• **What is required**
The copy you give must match the lines from the top of the data through the line containing "Строительные работы, Проектные" exactly, and it must hold no pictures.

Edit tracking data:
______

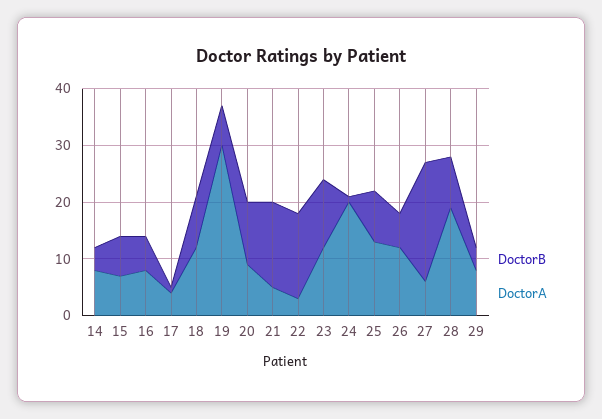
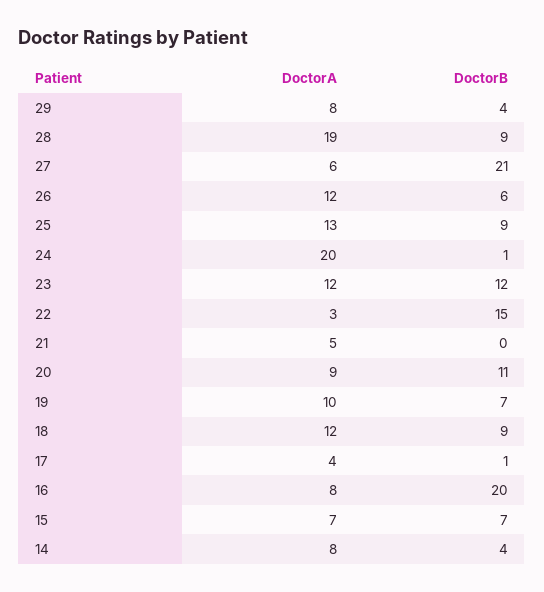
DoctorB, 16: 5 -> 20
DoctorA, 19: 30 -> 10
DoctorB, 21: 15 -> 0

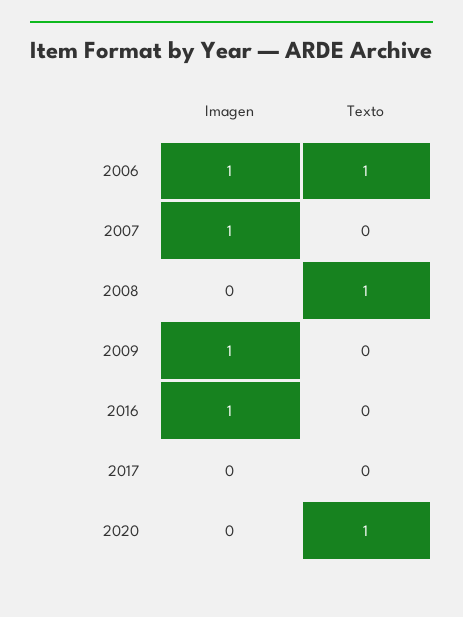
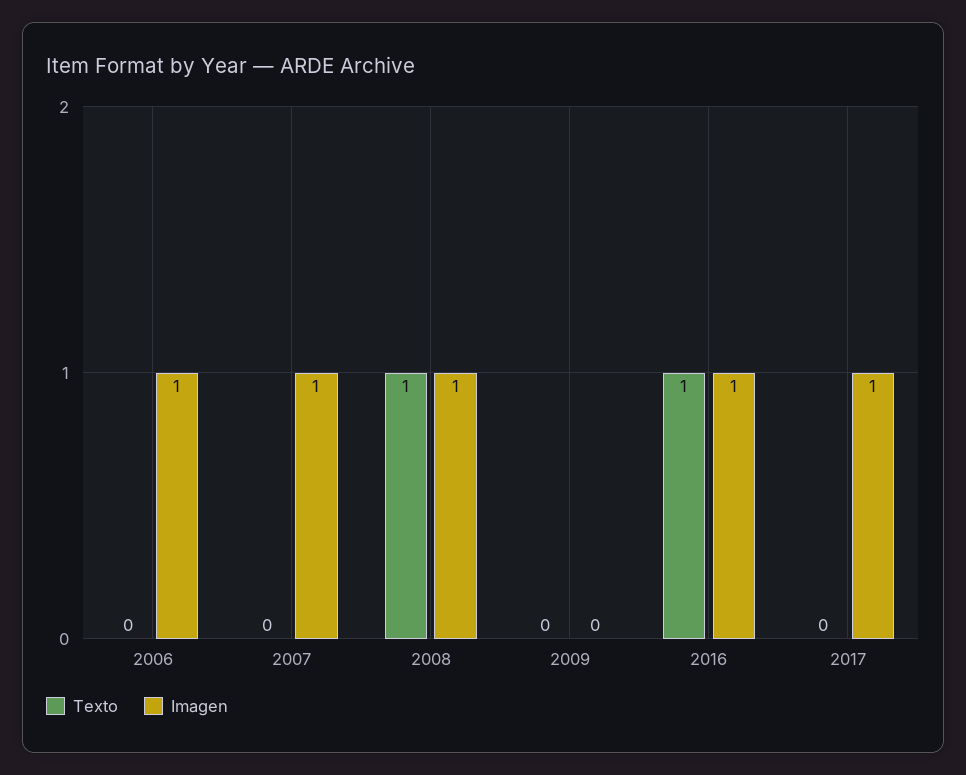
Texto, 2006: 1 -> 0
Imagen, 2008: 0 -> 1
Imagen, 2009: 1 -> 0
Texto, 2016: 0 -> 1
Imagen, 2017: 0 -> 1
Imagen, 2020: 0 -> none
Texto, 2020: 1 -> none

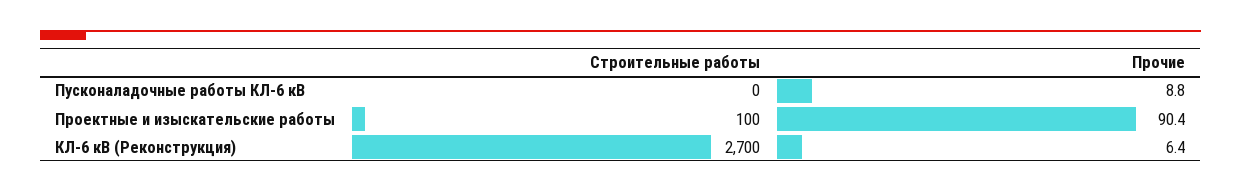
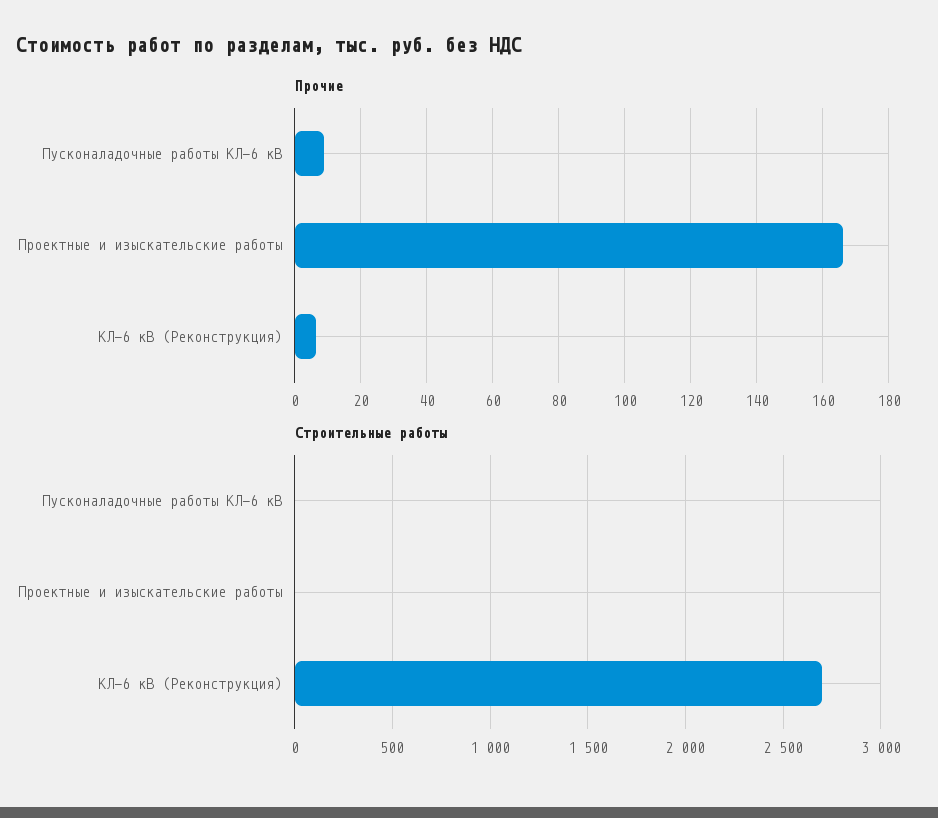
Строительные работы, Проектные и изыскательские работы: 100 -> 0
Прочие, Проектные и изыскательские работы: 90.4 -> 166

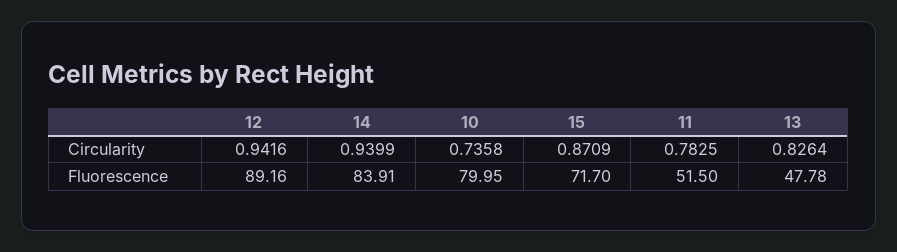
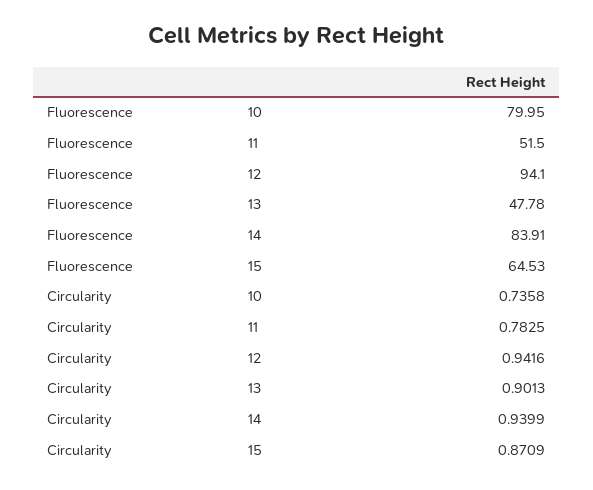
13, Circularity: 0.8264 -> 0.9013
12, Fluorescence: 89.16 -> 94.1
15, Fluorescence: 71.7 -> 64.53

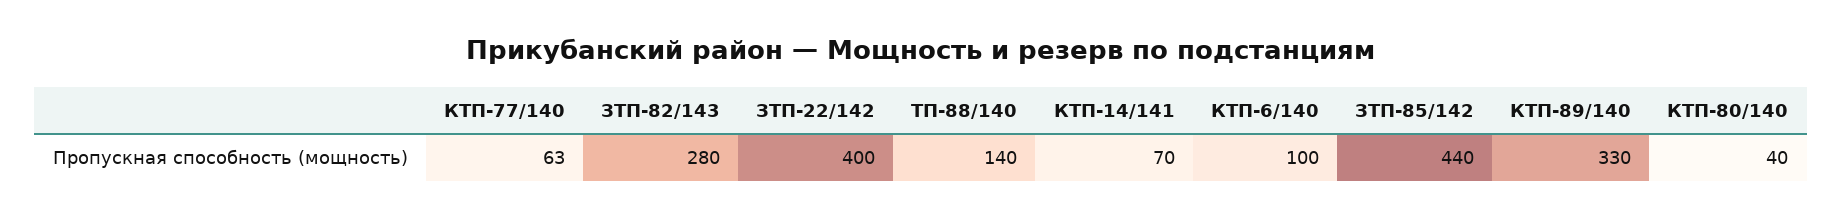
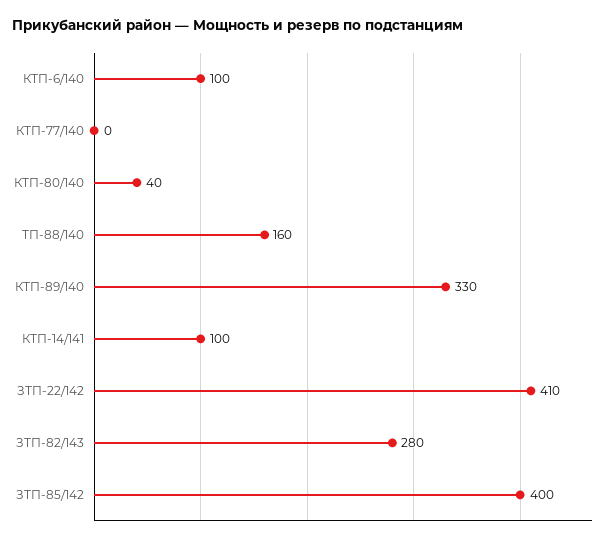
КТП-77/140: 63 -> 0
ЗТП-22/142: 400 -> 410
ТП-88/140: 140 -> 160
КТП-14/141: 70 -> 100
ЗТП-85/142: 440 -> 400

______

• **Response to this exercise**
DoctorB, 16: 5 -> 20
DoctorA, 19: 30 -> 10
DoctorB, 21: 15 -> 0

Texto, 2006: 1 -> 0
Imagen, 2008: 0 -> 1
Imagen, 2009: 1 -> 0
Texto, 2016: 0 -> 1
Imagen, 2017: 0 -> 1
Imagen, 2020: 0 -> none
Texto, 2020: 1 -> none

Строительные работы, Проектные и изыскательские работы: 100 -> 0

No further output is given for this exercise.